19 février 2006
Les énergies nouvelles et le libre échange
Il ne faut pas, en matière d'énergie, passer son temps à moraliser tel ou tel comportement.
Trop de morale tue la morale.
Il n'en reste pas moins que le moment est venu pour en parler un peu.
Un philosophe a déclaré voici peu: « Le libre échange: oui! La libre domination: non! »

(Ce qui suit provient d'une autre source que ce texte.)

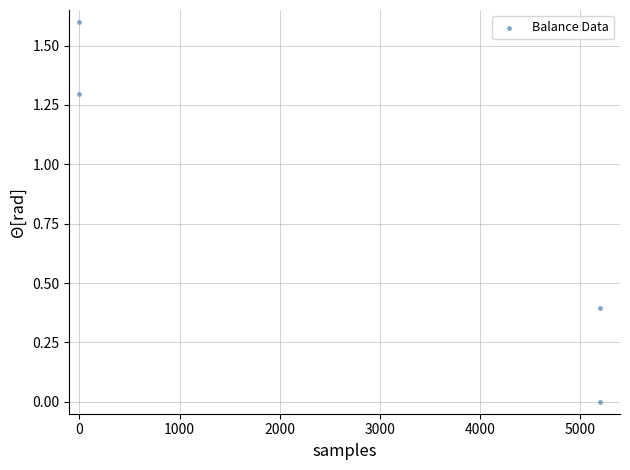

What is the range of X values (max minus min)?

5200.0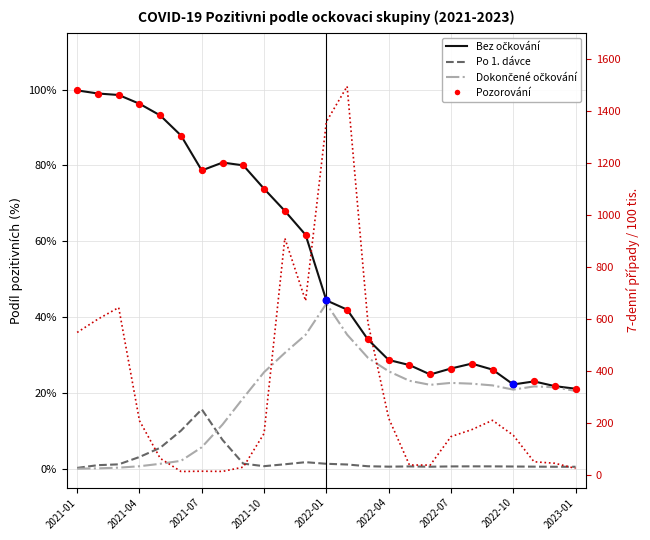

Which series contains the highest Y value?

7-denní případy/100tis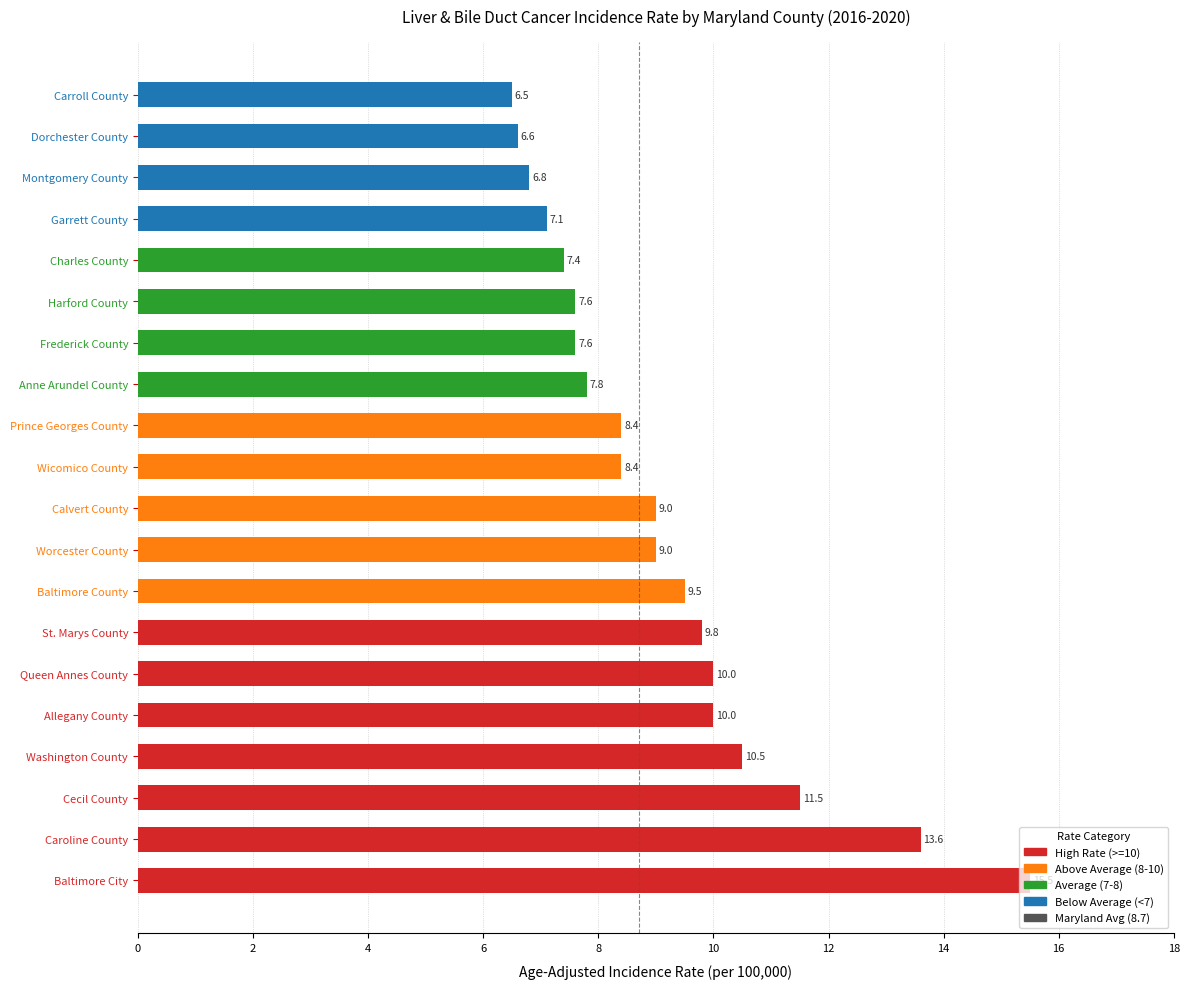

How many series are shown in this chart?

1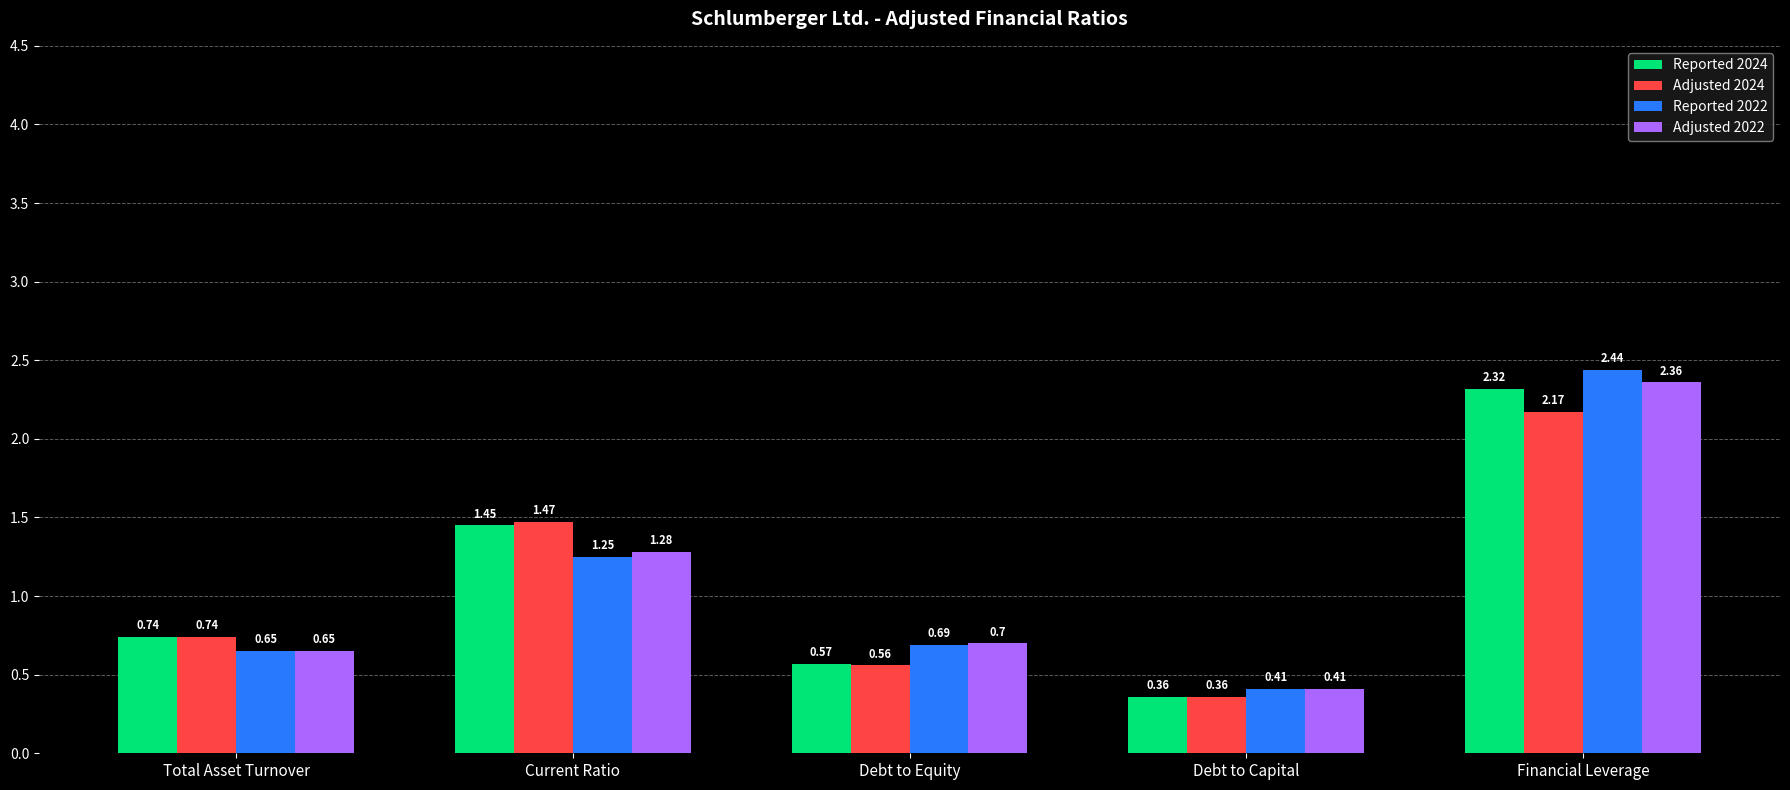

Rank the series by their maximum value, from lowest to highest.

Adjusted 2024, Reported 2024, Adjusted 2022, Reported 2022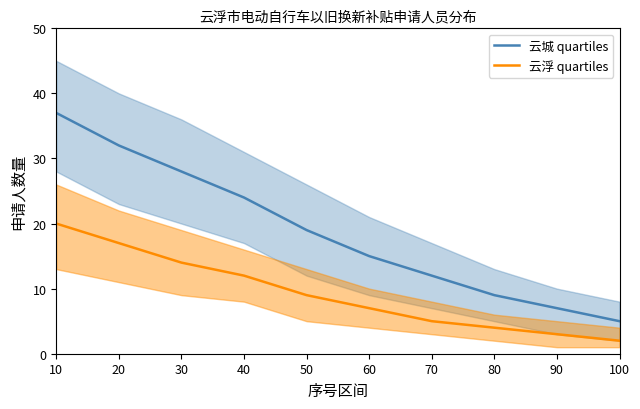

True or false: 云浮 quartiles has a value of 17 at 20.

True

En gardant cet aphorisme à l'esprit on constate une bonne fois que la problématique du pétrole comme du nucléaire se construisent sur le principe de la « libre domination ».
Les énergies nouvelles se développent selon un modèle de libre échange; il y a là une richesse en tous domaines que les suédois ont parfaitement intégré; il vont en retirer de très grands profits au grand dam des sceptiques.
Si nos gouvernants français de tous bords pouvaient comprendre cela notre pays serait plus confiant en son avenir et la croissance serait au rendez-vous.
Le pétrole comme le nucléaire c'est le pouvoir et l'argent qui va avec entre les mains de quelques uns; pour les énergies nouvelles le pouvoir et les profits sont largement plus redistribués; nous savons que cette redistribution est source de richesses partagées ce qui améliore de beaucoup le vivre ensemble. De plus à l'exportation, les responsables capables de décrocher des contrats sont très peu nombreux avec le pétrole comme avec le nucléaire alors que c'est l'inverse avec les énergies nouvelles. La richesse qui en résulte n'a rien à voir.